Regression Statistics

These metrics provide insights into the relationship between portfolio and benchmark returns:

  • Regression Alpha: Excess return of the portfolio over the expected return.

  • Regression Beta: Portfolio sensitivity to the benchmark.

  • CAPM Beta: Systematic risk of the portfolio relative to the benchmark.

  • Jensen's Alpha: Excess return adjusted for systematic risk.

  • Bull/Bear Beta: Portfolio sensitivity during positive/negative market periods.

  • Beta Timing Ratio: Performance in different market conditions.

  • R Squared (R²): Degree of diversification.
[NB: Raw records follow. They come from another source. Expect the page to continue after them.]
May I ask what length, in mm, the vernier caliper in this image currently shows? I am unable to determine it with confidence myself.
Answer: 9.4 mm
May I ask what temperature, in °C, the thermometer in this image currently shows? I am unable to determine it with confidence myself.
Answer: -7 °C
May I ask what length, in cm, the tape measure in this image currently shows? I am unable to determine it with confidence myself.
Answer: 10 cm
  • Treynor Ratio: Uses systematic risk instead of total risk.

  • Appraisal Ratio: Uses Jensen’s alpha and specific risk.
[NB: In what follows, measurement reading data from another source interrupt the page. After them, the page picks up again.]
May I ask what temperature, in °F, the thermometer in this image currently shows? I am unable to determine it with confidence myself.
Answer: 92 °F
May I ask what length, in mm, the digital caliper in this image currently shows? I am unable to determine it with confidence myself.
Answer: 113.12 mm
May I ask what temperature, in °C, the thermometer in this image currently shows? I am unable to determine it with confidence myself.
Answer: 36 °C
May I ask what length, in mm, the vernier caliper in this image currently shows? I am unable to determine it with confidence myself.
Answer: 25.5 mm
  • K-Ratio: Reward-to-risk based on cumulative returns.

 

Risk Statistics

These metrics analyze the risk-adjusted performance of strategies:

  • Sharpe Ratio: Return of an investment compared to its risk.

  • Roy Ratio: Similar to Sharpe, but uses minimum target return.

  • Downside/ Upside Risk: Variability of returns below/above a target.

  • Sortino Ratio: Uses downside risk instead of total risk.

  • Omega Ratio: Gain-loss ratio incorporating higher moments.

  • MAD Ratio: Uses mean absolute deviation.

  • Skewness-Kurtosis Ratio: Distortion and weight of return distribution tails.

  • M Squared: Risk-adjusted return comparison.

  • Information Ratios: Evaluate performance relative to a benchmark.

  • Adjusted Sharpe Ratio: Penalizes for skewness and kurtosis.

  • Tracking Errors: Divergence between portfolio and benchmark.

  • Upside Potential Ratio: Measures returns above a target.

  • Adjusted M Squared: Uses Adjusted Sharpe Ratio.

 

Extreme Risk Analysis

Focuses on potential extreme risks in a portfolio:

  • Value at Risk (VaR): Worst expected loss over a time interval.

  • Historical/Parametric VaR: Based on historical returns or normal distribution.

  • Gain at Risk (GaR): Best expected win over a time interval.

  • Modified VaR: Adjusted for kurtosis and skewness.

  • Conditional VaR (CVaR): Average return below VaR.

  • Reward to VaR/Double VaR: Uses VaR for risk measurement.

  • Tail Risk/Ratio: Measures extreme returns in the distribution tail.

  • Rachev Ratio: Gain-loss ratio with tail gain and conditional VaR.

  • Drawdown at Risk (DaR)/CDaR: Ranks and averages continuous negative returns.

  • Reward to Conditional DaR: Uses CDaR for risk measurement.

 

Drawdown Analysis

Analyzes the severity and frequency of portfolio losses:

  • Drawdown Deviation: Standard deviation of individual drawdowns.

  • Ulcer Index: Combines time underwater with drawdown depth.

  • Pain Index: Average depth of drawdowns.
  • CALMAR Ratio: Uses maximum drawdown.

  • Sterling Ratio: Uses average drawdown.

  • Burke/Modified Burke Ratio: Penalizes major drawdowns.

  • Martin Ratio: Uses the Ulcer Index.
  • Pain Ratio: Uses the Pain Index.

 

Summary

The Common and Advanced Benchmarks sections provide traders with a comprehensive view of their strategy's performance relative to benchmarks. By leveraging these detailed insights, traders can make data-driven decisions, refine their strategies, and optimize their trading outcomes. These metrics collectively help in understanding the risk, return, and overall performance of trading strategies, providing a robust framework for effective portfolio management.